99. Recover Binary Search Tree

Two elements of a binary search tree (BST) are swapped by mistake.
Recover the tree without changing its structure.
Note:
A solution using O(n) space is pretty straight forward. Could you devise a constant space solution?

Solution1：In order dfs

思路： 看哪个违反增序，实现时考虑inorder相邻情况
Time Complexity: O(N) Space Complexity: O(N)

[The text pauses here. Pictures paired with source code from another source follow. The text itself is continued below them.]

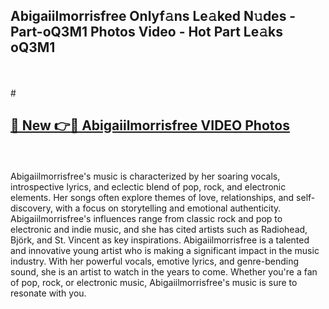 ## Abigaiilmorrisfree Onlyf𝚊ns Le𝚊ked N𝚞des - Part-oQ3M1 Photos Video - Hot Part Le𝚊ks oQ3M1
<br>
<br>
# <h2><a href="https://213.232.235.80/live/video.php?q=abigaiilmorrisfree">🔗 New 👉🔴 Abigaiilmorrisfree VIDEO Photos</a></h2>
<br>
<br>
Abigaiilmorrisfree's music is characterized by her soaring vocals, introspective lyrics, and eclectic blend of pop, rock, and electronic elements. Her songs often explore themes of love, relationships, and self-discovery, with a focus on storytelling and emotional authenticity. Abigaiilmorrisfree's influences range from classic rock and pop to electronic and indie music, and she has cited artists such as Radiohead, Björk, and St. Vincent as key inspirations. Abigaiilmorrisfree is a talented and innovative young artist who is making a significant impact in the music industry. With her powerful vocals, emotive lyrics, and genre-bending sound, she is an artist to watch in the years to come. Whether you're a fan of pop, rock, or electronic music, Abigaiilmorrisfree's music is sure to resonate with you.
<br>
<br>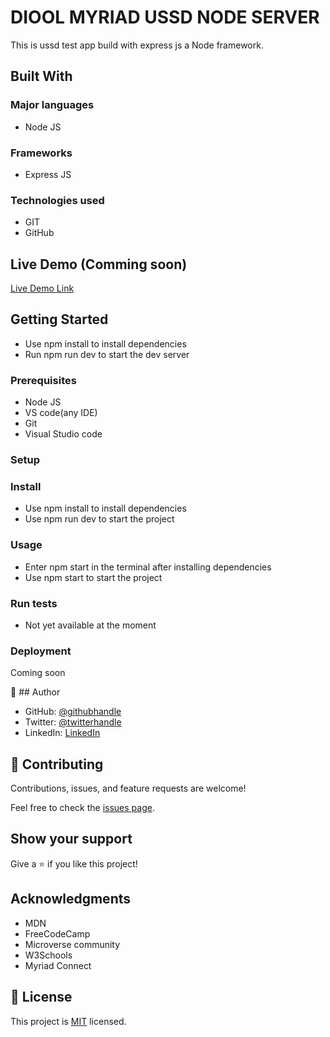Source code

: # DIOOL MYRIAD USSD NODE SERVER
This is ussd test app build with express js a Node framework. 

## Built With

### Major languages
 - Node JS

### Frameworks
- Express JS

### Technologies used
- GIT
- GitHub


## Live Demo (Comming soon)

[Live Demo Link](https://www.google.com)


## Getting Started
- Use npm install to install dependencies
- Run npm run dev to start the dev server

### Prerequisites
 - Node JS
 - VS code(any IDE)
 - Git
- Visual Studio code
  
### Setup

### Install
- Use npm install to install dependencies
- Use npm run dev to start the project

### Usage
- Enter  npm start in the terminal after installing dependencies
- Use npm start to start the project

### Run tests
- Not yet available at the moment
  
### Deployment
Coming soon

👤 ## Author

- GitHub: [@githubhandle](https://github.com/githubhandle)
- Twitter: [@twitterhandle](https://twitter.com/twitterhandle)
- LinkedIn: [LinkedIn](https://linkedin.com/in/linkedinhandle)


## 🤝 Contributing

Contributions, issues, and feature requests are welcome!

Feel free to check the [issues page](../../issues/).

## Show your support

Give a ⭐️ if you like this project!

## Acknowledgments

- MDN
- FreeCodeCamp
- Microverse community
- W3Schools
- Myriad Connect


## 📝 License

This project is [MIT](./MIT.md) licensed.

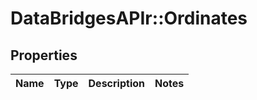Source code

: # DataBridgesAPIr::Ordinates


## Properties
Name | Type | Description | Notes
------------ | ------------- | ------------- | -------------


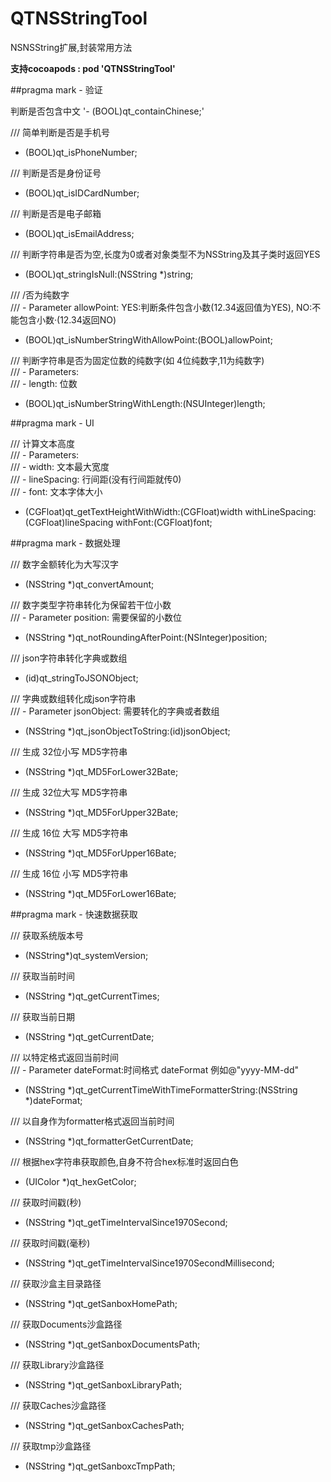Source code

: # **QTNSStringTool**  

NSNSString扩展,封装常用方法  

**支持cocoapods : pod 'QTNSStringTool'**  

##pragma mark - 验证  


判断是否包含中文
'- (BOOL)qt_containChinese;'

/// 简单判断是否是手机号
- (BOOL)qt_isPhoneNumber;

/// 判断是否是身份证号
- (BOOL)qt_isIDCardNumber;

/// 判断是否是电子邮箱
- (BOOL)qt_isEmailAddress;

/// 判断字符串是否为空,长度为0或者对象类型不为NSString及其子类时返回YES
+ (BOOL)qt_stringIsNull:(NSString *)string;

/// /否为纯数字<br>
/// - Parameter allowPoint: YES:判断条件包含小数(12.34返回值为YES),  NO:不能包含小数·(12.34返回NO)
- (BOOL)qt_isNumberStringWithAllowPoint:(BOOL)allowPoint;

/// 判断字符串是否为固定位数的纯数字(如 4位纯数字,11为纯数字)<br>
/// - Parameters:<br>
///   - length: 位数<br>
- (BOOL)qt_isNumberStringWithLength:(NSUInteger)length;

##pragma mark - UI

/// 计算文本高度<br>
/// - Parameters:<br>
///   - width:  文本最大宽度<br>
///   - lineSpacing: 行间距(没有行间距就传0)<br>
///   - font: 文本字体大小<br>
- (CGFloat)qt_getTextHeightWithWidth:(CGFloat)width
                  withLineSpacing:(CGFloat)lineSpacing
                         withFont:(CGFloat)font;


##pragma mark - 数据处理<br>

/// 数字金额转化为大写汉字
- (NSString *)qt_convertAmount;

/// 数字类型字符串转化为保留若干位小数<br>
/// - Parameter position: 需要保留的小数位<br>
- (NSString *)qt_notRoundingAfterPoint:(NSInteger)position;

/// json字符串转化字典或数组
- (id)qt_stringToJSONObject;

/// 字典或数组转化成json字符串<br>
/// - Parameter jsonObject: 需要转化的字典或者数组<br>
+ (NSString *)qt_jsonObjectToString:(id)jsonObject;

/// 生成 32位小写 MD5字符串
- (NSString *)qt_MD5ForLower32Bate;

/// 生成 32位大写 MD5字符串
- (NSString *)qt_MD5ForUpper32Bate;

/// 生成 16位 大写 MD5字符串
- (NSString *)qt_MD5ForUpper16Bate;

/// 生成 16位 小写 MD5字符串
- (NSString *)qt_MD5ForLower16Bate;

##pragma mark - 快速数据获取

/// 获取系统版本号
+ (NSString*)qt_systemVersion;

/// 获取当前时间
+ (NSString *)qt_getCurrentTimes;

/// 获取当前日期
+ (NSString *)qt_getCurrentDate;

/// 以特定格式返回当前时间<br>
/// - Parameter dateFormat:时间格式 dateFormat 例如@"yyyy-MM-dd"<br>
+ (NSString *)qt_getCurrentTimeWithTimeFormatterString:(NSString *)dateFormat;

/// 以自身作为formatter格式返回当前时间
- (NSString *)qt_formatterGetCurrentDate;

/// 根据hex字符串获取颜色,自身不符合hex标准时返回白色
- (UIColor *)qt_hexGetColor;

/// 获取时间戳(秒)
+ (NSString *)qt_getTimeIntervalSince1970Second;

/// 获取时间戳(毫秒)
+ (NSString *)qt_getTimeIntervalSince1970SecondMillisecond;

/// 获取沙盒主目录路径
+ (NSString *)qt_getSanboxHomePath;

/// 获取Documents沙盒路径
+ (NSString *)qt_getSanboxDocumentsPath;

/// 获取Library沙盒路径
+ (NSString *)qt_getSanboxLibraryPath;

/// 获取Caches沙盒路径
+ (NSString *)qt_getSanboxCachesPath;

/// 获取tmp沙盒路径
+ (NSString *)qt_getSanboxcTmpPath;


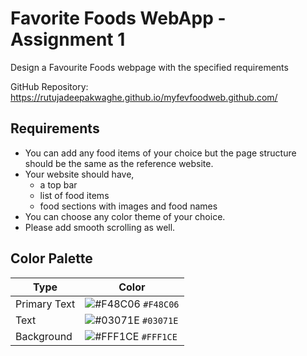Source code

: # Favorite Foods WebApp - Assignment 1

Design a Favourite Foods webpage with the specified requirements

GitHub Repository: https://rutujadeepakwaghe.github.io/myfevfoodweb.github.com/
## Requirements

- You can add any food items of your choice but the page structure should be the same as the reference website.
- Your website should have,
	- a top bar
	- list of food items
	- food sections with images and food names
- You can choose any color theme of your choice.
- Please add smooth scrolling as well.

## Color Palette

| Type | Color |
| --- | --- |
| Primary Text | ![#F48C06](https://user-images.githubusercontent.com/7560063/170420996-2538cd52-a06c-491d-901a-692806a1e3b7.png) `#F48C06` |
| Text | ![#03071E](https://user-images.githubusercontent.com/7560063/170421046-d03a8a9b-7467-4dd3-92b3-a5bee8f74c6f.png) `#03071E` |
| Background | ![#FFF1CE](https://user-images.githubusercontent.com/7560063/170465623-39f96301-6362-4144-9348-9358f7ec4512.png) `#FFF1CE` |

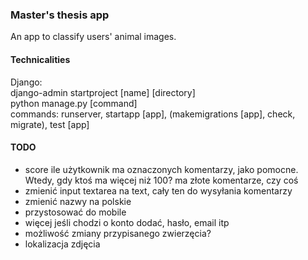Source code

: ### Master's thesis app
An app to classify users' animal images.

#### Technicalities
Django:\
django-admin startproject [name] [directory]\
python manage.py [command]\
commands: runserver, startapp [app], (makemigrations [app], check, migrate), test [app]

#### TODO
- score ile użytkownik ma oznaczonych komentarzy, jako pomocne. Wtedy, gdy ktoś ma więcej niż 100? ma złote komentarze, czy coś
- zmienić input textarea na text, cały ten do wysyłania komentarzy
- zmienić nazwy na polskie
- przystosować do mobile
- więcej jeśli chodzi o konto dodać, hasło, email itp
- możliwość zmiany przypisanego zwierzęcia?
- lokalizacja zdjęcia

Solution2：Morris Traversal

TBC
Time Complexity: O(N) Space Complexity: O(1)

Solution1 Code：

class Solution {
    private TreeNode node1, node2;
    private TreeNode prev = new TreeNode(Integer.MIN_VALUE);
    public void recoverTree(TreeNode root) {
        if(root == null) return;
        
        inorderCheck(root);
        
        int tmp = node1.val;
        node1.val = node2.val;
        node2.val = tmp;
    }
    
    private void inorderCheck(TreeNode node) {
        if(node == null) return;
        
        inorderCheck(node.left);
        
        // in_order
        if(node1 == null && node.val <= prev.val) {
            node2 = node;
            node1 = prev;
        }
        else if(node1 != null && node.val <= prev.val) {
            node2 = node;
        }
        prev = node;
        
        inorderCheck(node.right);
    }
}